Bilaterale Beziehungen Schweiz–Jamaika

Die Beziehungen der Schweiz zu Jamaika sind gut und von geringer Intensität.

Schwerpunkte der diplomatischen Beziehungen

Die Schweiz und Jamaika haben eine Reihe von bilateralen Abkommen abgeschlossen. Sie betreffen die Bereiche Investitionsförderung und -schutz (1991), Doppelbesteuerung (1995), Aufhebung der Visumpflicht für Inhaberinnen und Inhaber eines Diplomaten-, offiziellen oder Dienstpasses (2010), Luftverkehr (2013) sowie Anerkennung und Schutz geografischer Angaben (2014).

Die Schweiz unterstützte Jamaika von 2008 bis 2011 bei einem Projekt zur Schaffung eines funktionstüchtigen und wirksamen Schutzsystems für geographische Angaben. Damit sollen sich jamaikanische Qualitätsprodukte besser auf dem Markt positionieren.

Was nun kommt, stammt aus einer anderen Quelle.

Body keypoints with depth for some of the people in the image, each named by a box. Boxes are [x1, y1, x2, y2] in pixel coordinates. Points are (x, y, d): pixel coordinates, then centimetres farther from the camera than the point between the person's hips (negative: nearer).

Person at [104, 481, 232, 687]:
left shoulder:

Seit 2004 ist die Schweiz durch einen Honorarkonsul vertreten. Der diplomatische Austausch erfolgt über die Schweizer Botschaft mit Sitz in Havanna (Kuba).

Datenbank Staatsverträge

Karibische Gemeinschaft Caricom (en)

Regierung von Jamaika (en)

Wirtschaftliche Zusammenarbeit

Der wirtschaftliche Austausch ist gering. 2015 importierte die Schweiz Waren im Wert von 2,33 Millionen CHF, vor allem Kakao und Alkohol. Die Exporte –  Uhren, Maschinen und in geringerem Masse Chemikalien – beliefen sich auf 11,12 Millionen CHF.

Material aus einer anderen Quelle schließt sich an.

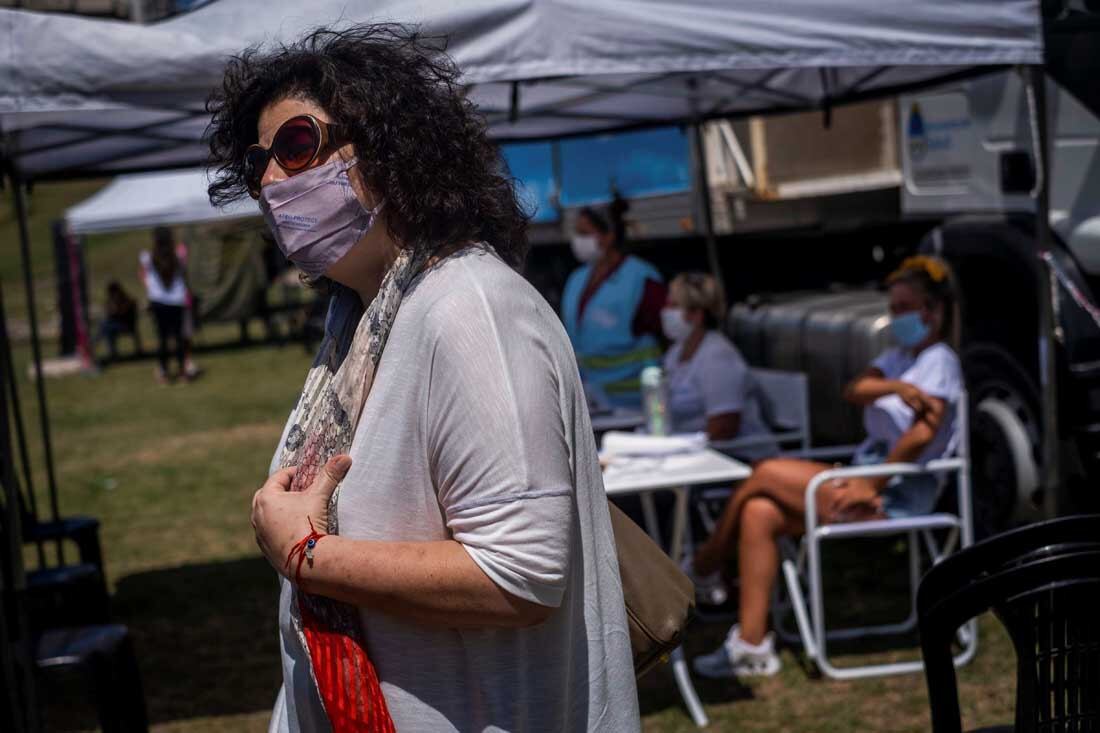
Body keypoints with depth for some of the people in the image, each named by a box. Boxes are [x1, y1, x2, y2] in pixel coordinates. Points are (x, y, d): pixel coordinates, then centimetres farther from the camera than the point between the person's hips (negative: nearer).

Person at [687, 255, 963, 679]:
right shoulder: (899, 358, 21)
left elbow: (922, 434, -20)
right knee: (758, 513, -13)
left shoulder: (938, 361, -5)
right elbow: (854, 391, -1)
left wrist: (870, 486, -19)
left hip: (895, 499, -9)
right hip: (869, 482, 9)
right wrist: (896, 387, -21)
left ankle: (702, 568, 3)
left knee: (766, 474, -17)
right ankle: (751, 644, -14)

Handelsförderung, Switzerland Global Enterprise

Schweizerinnen und Schweizer in Jamaika

Ende 2015 lebten 171 Schweizer Staatsangehörige in Jamaika.

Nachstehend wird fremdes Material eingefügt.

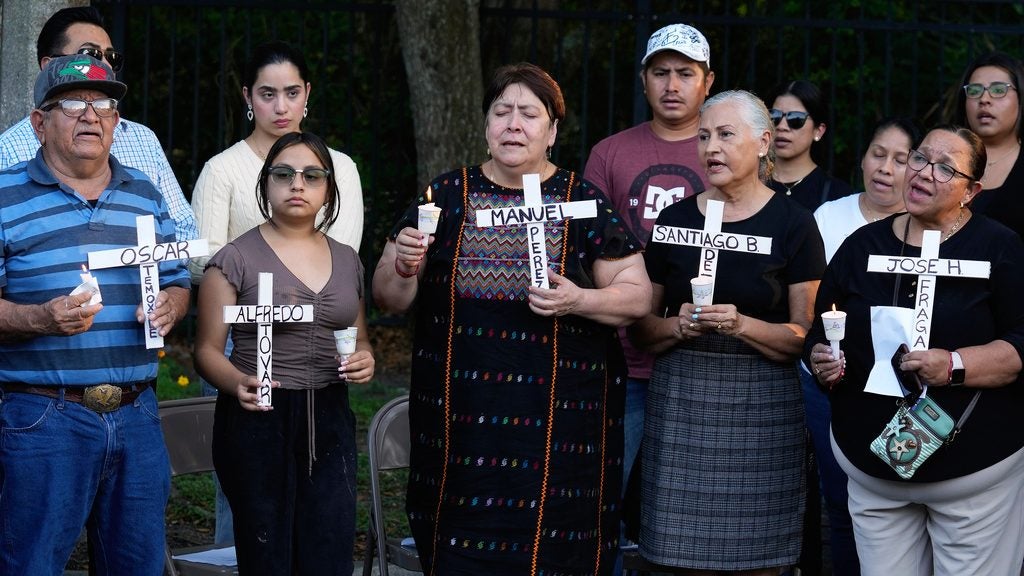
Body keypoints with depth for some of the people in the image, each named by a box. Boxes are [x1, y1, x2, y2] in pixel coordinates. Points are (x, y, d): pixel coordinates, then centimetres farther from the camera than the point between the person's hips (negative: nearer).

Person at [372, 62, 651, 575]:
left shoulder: (585, 202, 4)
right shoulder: (447, 196, 7)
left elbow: (636, 296, 4)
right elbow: (389, 299, 9)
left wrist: (579, 302, -14)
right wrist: (403, 268, -13)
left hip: (557, 429, -1)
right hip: (460, 426, 1)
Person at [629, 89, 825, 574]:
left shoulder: (792, 222, 1)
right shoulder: (676, 218, 8)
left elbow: (805, 335, -1)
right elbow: (640, 326, 11)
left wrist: (741, 325, -16)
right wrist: (679, 326, -9)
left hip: (761, 405, -2)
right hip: (682, 401, 2)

Geschichte der bilateralen Beziehungen

Die Schweiz anerkannte Jamaika rasch nach der Unabhängigkeit 1962 und unterhält seither diplomatische Beziehungen. Sie hatte von 1963 bis 2004 ein Generalkonsulat in der Hauptstadt Kingston. Seit 2004 ist die Schweiz durch einen Honorarkonsul vertreten. Der diplomatische Austausch erfolgt über die Schweizer Botschaft mit Sitz in Havanna (Kuba).